Nunca supieron con certeza si la tía Clara era ajena a estas conversaciones que se producían casi siempre entre pucheros. Mi madre siempre cuenta que la tía siempre parecía estar en su mundo, un mundo secreto al que nos invitaba de vez en cuando, cuando nos leía uno de sus cuentos. Entonces, dice mi madre, todo parecía llenarse de magia y todos creyeron que podría ser una buena escritora.
Otras veces, me decía, la tía Clara miraba con tristeza a su madre, como si sintiera pena no ser lo que se suponía que tenía que ser para hacerla feliz. Y cuando su madre se percataba de ello, le decía, acariciándole el hermoso pelo largo:
- Anda, Clarita, cuéntame un cuento.
Y la tía Clara lo hacía, transportándola lejos, muy lejos de todos sus pensamientos, preocupaciones y tristezas que el día le había deparado.
Pero un día, harta de oír tras la puerta de la cocina los reproches de su abuela, la tía Clara tomó la decisión de su vida: se cortó el pelo. Sin decir nada a nadie se marchó a la peluquería del barrio, ese barrio que también tanto la criticaba, y se lo cortó. La larga cabellera que le llegaba hasta la rabadilla quedó reducida a un peinado de cuello corto, patillas y flequillo largos, y volumen en la parte alta de la cabeza.

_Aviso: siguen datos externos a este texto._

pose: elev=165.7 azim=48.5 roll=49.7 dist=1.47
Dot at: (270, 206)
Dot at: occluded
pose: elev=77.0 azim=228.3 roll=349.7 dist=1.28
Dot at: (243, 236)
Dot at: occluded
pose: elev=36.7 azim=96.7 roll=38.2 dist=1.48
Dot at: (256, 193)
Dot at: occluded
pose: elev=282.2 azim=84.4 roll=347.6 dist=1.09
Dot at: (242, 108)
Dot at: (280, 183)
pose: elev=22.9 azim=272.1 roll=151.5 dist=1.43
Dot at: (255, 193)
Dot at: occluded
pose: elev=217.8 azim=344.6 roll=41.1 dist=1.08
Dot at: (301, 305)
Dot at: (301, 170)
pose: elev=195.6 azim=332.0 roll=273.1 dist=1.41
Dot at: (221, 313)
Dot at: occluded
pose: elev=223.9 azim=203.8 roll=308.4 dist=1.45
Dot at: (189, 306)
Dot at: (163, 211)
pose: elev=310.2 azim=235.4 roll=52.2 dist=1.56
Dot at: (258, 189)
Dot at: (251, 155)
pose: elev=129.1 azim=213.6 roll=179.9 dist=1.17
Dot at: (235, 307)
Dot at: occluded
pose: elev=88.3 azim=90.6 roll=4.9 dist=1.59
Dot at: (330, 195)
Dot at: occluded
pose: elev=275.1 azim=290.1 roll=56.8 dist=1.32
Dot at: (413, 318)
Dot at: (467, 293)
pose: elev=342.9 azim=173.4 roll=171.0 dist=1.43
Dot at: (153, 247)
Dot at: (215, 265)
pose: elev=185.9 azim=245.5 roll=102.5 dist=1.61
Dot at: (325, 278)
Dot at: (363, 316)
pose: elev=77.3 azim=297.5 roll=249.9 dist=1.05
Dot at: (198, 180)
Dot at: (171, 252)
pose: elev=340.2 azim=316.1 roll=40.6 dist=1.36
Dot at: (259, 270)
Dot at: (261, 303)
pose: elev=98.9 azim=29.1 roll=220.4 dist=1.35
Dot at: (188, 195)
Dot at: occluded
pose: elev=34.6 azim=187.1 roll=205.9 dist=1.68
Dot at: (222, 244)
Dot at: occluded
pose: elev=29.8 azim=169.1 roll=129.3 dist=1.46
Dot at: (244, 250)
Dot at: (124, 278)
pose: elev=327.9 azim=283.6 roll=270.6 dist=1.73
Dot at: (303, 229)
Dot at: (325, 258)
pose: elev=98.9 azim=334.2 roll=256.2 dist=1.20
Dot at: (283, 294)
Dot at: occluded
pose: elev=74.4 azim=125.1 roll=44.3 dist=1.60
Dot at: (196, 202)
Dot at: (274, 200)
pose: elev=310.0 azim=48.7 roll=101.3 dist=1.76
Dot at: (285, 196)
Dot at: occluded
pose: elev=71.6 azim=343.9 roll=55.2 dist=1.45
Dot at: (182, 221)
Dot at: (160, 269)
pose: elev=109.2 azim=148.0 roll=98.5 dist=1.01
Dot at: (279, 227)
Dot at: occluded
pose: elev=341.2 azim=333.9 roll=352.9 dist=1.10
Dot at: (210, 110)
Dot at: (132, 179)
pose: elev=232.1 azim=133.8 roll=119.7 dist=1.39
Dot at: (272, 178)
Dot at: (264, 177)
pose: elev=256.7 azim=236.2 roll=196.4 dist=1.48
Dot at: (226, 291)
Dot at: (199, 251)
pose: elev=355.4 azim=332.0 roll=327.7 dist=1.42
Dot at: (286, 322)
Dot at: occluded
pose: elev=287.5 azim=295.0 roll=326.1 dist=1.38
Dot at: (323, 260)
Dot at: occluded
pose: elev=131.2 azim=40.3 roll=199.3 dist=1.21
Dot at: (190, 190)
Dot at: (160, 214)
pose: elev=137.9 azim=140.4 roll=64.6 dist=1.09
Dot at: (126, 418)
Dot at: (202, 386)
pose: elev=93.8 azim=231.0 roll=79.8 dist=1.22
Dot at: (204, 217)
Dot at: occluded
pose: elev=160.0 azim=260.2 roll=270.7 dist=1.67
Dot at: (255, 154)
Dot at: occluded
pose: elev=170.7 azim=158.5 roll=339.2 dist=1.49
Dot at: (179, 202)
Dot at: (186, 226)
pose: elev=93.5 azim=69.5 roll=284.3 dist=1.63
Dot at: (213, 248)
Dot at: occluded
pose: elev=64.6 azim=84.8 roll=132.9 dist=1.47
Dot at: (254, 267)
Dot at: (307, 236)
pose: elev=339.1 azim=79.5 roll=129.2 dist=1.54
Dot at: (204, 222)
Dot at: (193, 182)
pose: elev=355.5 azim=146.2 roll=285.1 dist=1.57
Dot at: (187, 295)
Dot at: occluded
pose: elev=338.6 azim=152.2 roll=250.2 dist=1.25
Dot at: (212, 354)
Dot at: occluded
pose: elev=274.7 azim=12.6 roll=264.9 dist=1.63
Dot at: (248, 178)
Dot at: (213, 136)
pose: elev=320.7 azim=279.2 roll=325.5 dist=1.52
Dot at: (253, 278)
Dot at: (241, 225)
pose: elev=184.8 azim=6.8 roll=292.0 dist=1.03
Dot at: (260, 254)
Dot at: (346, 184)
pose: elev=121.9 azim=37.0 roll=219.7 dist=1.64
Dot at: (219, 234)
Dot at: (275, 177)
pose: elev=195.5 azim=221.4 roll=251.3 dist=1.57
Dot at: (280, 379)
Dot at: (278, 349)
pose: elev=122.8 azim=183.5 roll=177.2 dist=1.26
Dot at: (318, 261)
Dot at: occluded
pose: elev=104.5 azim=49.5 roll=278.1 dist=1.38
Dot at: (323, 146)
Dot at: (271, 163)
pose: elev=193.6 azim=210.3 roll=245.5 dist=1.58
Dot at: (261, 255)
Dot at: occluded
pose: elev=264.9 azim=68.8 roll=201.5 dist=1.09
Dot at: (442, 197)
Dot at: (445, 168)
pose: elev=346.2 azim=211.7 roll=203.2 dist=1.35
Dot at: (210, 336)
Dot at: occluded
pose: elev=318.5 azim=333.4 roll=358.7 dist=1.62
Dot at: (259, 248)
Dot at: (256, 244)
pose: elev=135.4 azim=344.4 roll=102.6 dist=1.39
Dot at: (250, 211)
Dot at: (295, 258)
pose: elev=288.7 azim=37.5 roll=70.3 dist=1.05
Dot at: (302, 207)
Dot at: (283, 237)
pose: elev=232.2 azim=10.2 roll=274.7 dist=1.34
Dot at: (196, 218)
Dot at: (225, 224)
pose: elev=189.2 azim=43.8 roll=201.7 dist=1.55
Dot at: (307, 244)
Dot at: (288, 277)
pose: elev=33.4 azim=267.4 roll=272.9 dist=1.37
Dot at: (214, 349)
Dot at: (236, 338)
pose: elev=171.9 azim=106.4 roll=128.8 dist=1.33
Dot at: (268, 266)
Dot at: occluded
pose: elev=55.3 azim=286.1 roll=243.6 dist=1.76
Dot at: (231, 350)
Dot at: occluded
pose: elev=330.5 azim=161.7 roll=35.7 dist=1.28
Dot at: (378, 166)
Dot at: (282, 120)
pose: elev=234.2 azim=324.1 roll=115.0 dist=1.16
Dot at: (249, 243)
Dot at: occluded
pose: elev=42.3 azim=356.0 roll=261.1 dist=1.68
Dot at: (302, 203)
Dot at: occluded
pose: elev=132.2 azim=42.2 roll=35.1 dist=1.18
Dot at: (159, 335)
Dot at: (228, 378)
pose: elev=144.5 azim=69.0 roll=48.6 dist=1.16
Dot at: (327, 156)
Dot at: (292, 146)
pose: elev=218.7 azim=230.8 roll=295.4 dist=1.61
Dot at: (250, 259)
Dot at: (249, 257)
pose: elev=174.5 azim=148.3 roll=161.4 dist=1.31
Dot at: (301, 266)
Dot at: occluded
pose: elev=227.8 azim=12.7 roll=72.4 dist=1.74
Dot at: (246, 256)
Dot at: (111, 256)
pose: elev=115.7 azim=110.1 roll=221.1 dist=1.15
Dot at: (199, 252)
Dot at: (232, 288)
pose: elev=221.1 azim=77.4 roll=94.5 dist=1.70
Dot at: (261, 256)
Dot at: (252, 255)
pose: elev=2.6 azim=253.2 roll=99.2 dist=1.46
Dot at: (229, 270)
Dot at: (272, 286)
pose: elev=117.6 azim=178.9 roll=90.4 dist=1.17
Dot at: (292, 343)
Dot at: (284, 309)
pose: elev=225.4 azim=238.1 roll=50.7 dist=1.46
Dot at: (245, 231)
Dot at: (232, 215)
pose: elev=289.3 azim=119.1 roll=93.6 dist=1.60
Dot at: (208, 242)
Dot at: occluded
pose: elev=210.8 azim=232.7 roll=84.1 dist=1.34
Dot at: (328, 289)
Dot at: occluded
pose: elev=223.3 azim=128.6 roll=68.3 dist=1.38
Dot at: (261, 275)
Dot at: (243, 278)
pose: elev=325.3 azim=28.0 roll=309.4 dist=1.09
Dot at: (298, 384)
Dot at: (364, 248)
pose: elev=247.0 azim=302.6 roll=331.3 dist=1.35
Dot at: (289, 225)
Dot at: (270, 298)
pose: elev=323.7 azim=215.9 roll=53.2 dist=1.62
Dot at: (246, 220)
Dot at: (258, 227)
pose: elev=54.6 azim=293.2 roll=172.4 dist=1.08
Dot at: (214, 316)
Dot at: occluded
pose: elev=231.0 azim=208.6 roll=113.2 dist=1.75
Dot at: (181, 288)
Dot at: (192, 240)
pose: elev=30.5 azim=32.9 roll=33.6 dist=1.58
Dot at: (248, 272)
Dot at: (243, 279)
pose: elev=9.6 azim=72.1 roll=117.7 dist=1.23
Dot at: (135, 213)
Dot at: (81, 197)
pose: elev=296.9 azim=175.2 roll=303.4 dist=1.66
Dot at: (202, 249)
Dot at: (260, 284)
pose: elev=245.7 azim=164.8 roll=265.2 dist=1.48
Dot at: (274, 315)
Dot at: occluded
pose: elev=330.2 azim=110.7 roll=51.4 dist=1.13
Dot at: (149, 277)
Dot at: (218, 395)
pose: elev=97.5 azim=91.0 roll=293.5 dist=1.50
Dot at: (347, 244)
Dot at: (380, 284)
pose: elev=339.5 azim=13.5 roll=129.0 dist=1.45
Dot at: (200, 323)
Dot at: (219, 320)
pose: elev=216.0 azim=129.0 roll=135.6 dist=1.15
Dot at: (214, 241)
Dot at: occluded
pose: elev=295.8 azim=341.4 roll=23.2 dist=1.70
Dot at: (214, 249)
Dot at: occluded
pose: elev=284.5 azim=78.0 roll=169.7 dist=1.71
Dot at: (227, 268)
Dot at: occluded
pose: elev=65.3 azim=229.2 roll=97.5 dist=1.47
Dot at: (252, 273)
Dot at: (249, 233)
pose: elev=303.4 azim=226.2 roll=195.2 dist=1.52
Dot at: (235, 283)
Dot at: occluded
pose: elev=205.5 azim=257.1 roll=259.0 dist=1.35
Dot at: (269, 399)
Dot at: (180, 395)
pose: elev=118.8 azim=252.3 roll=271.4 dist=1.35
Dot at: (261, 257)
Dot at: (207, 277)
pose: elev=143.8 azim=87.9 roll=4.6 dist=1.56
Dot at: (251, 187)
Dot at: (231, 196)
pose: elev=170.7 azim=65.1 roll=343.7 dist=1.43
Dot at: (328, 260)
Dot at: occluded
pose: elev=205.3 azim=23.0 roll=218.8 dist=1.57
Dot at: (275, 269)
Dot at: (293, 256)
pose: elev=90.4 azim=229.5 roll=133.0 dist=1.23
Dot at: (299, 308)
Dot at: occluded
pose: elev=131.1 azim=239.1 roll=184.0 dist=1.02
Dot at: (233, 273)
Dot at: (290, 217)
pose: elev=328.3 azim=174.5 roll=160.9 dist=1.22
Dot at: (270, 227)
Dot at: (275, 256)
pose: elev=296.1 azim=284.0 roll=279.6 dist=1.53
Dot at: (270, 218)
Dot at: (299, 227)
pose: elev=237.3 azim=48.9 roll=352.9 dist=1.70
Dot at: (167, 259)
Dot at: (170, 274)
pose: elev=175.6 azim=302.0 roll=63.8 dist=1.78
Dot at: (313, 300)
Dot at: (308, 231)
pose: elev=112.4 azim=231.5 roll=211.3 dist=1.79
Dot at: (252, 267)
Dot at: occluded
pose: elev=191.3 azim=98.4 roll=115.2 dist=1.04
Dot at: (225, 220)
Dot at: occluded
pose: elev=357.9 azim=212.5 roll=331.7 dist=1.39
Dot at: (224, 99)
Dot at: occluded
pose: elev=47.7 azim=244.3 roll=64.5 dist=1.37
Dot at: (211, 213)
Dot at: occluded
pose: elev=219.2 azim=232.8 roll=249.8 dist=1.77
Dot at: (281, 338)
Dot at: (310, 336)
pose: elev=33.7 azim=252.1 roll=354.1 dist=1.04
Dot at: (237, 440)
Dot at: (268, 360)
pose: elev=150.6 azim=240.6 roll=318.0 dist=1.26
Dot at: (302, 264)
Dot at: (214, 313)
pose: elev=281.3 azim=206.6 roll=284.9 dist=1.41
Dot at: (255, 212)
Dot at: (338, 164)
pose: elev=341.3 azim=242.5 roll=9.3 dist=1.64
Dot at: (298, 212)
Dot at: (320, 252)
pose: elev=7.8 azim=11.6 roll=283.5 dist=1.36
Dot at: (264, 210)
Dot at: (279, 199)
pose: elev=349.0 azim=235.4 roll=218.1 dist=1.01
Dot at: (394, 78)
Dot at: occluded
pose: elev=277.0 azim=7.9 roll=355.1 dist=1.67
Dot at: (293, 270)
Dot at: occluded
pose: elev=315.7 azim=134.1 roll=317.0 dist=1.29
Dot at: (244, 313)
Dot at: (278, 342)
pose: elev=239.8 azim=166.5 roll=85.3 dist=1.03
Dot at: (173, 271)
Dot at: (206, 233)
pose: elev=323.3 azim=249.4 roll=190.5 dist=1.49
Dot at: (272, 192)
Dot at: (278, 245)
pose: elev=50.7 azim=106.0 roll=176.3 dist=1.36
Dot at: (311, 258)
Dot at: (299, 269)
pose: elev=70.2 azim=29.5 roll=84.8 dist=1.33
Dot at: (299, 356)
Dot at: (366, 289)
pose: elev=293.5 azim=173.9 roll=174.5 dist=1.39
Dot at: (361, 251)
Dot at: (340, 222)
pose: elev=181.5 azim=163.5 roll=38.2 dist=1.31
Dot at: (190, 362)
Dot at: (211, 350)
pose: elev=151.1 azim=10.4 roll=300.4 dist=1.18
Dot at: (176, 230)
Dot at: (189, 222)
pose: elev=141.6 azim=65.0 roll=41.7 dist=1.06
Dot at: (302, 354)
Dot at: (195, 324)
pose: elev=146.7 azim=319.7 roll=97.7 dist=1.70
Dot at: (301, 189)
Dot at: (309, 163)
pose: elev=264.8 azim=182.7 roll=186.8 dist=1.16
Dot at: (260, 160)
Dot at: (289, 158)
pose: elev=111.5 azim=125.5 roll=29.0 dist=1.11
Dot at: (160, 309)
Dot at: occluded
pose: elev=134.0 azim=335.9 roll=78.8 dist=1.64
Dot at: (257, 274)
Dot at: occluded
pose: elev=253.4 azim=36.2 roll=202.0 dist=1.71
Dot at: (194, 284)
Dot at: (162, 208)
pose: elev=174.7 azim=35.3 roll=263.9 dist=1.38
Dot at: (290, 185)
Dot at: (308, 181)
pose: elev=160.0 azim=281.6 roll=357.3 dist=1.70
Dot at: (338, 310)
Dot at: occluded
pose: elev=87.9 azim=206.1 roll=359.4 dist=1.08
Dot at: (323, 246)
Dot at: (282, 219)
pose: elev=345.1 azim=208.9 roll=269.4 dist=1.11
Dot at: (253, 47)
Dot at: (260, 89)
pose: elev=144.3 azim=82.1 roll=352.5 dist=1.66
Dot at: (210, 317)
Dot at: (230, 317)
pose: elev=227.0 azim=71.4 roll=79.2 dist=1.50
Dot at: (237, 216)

Mi madre decía que aquello en casa fue toda una revolución: todos alabaron su acierto en el cambio de imagen, en especial la abuela, que, contenta, dijo:
- ¡Ahora sí que te va a salir novio, Clarita!
Y Clarita suspiró, aliviada.
A partir de ese momento, la tía Clara recibió llamadas de algunas chicas y chicos que preguntaban por ese cambio que a todos había dejado boquiabiertos, e insistieron en quedar con ella y tomar un café con la nueva Clara. Y la tía empezó a salir más, a ir de acá para allá, a comprarse ropa, presumir, tontear…¡hasta cazar marido logró, para satisfacción de todos y alivio de su abuela!
La tía Clara, con su nuevo peinado y su nueva vida, logró ser una chica como todas las demás, y mi madre dice que tanto su madre como su abuela parecían ya quererla de forma espontánea, sin tener que esforzarse para ello. Pero cuenta mi madre que la tía nunca más escribió. En el suelo de la peluquería no sólo quedaron un montón de cabellos huérfanos, sino miles de palabras, de sueños, de historias mágicas que nunca más volvieron a aquella casa donde parecía que la tradición y la normalidad habían ganado a la fantasía.
Yo también nací con el pelo largo. Mi madre dice, con sorna, que cuando me llevaron junto a ella en el hospital, recién nacida, me habían puesto una horquilla en el pelo que me dejara los ojos al descubierto. Dice que inmediatamente pensó en Clara, y en ese momento comprendió que a mí no me “tendría que querer”, sino que me querría sin más, tal y como fuera.
Como la tía Clara, yo también fui una especie de bicho raro de pequeña. Adoraba los libros y la escritura, y aún los sigo adorando. Los necesito tanto como respirar. De hecho, yo creo que más que aire, respiro palabras. Las inhalo, y luego las exhalo en el orden en que se me antoja.
Mi pelo no creció con la continuidad con que creció el de la tía Clara. A veces me lo he dejado largo, luego, con el calor me lo cortaba, luego me lo volvía a dejar crecer…Y con cada cambio siempre temí cambiar como lo hizo la tía Clara, siempre temí que las palabras me abandonaran y yo nunca volviera a ser aquello para lo que yo creo que nací. Pero nunca fue así. Lo único que yo tenía que dejarme largo para que nunca me abandonaran fue la confianza en mí misma.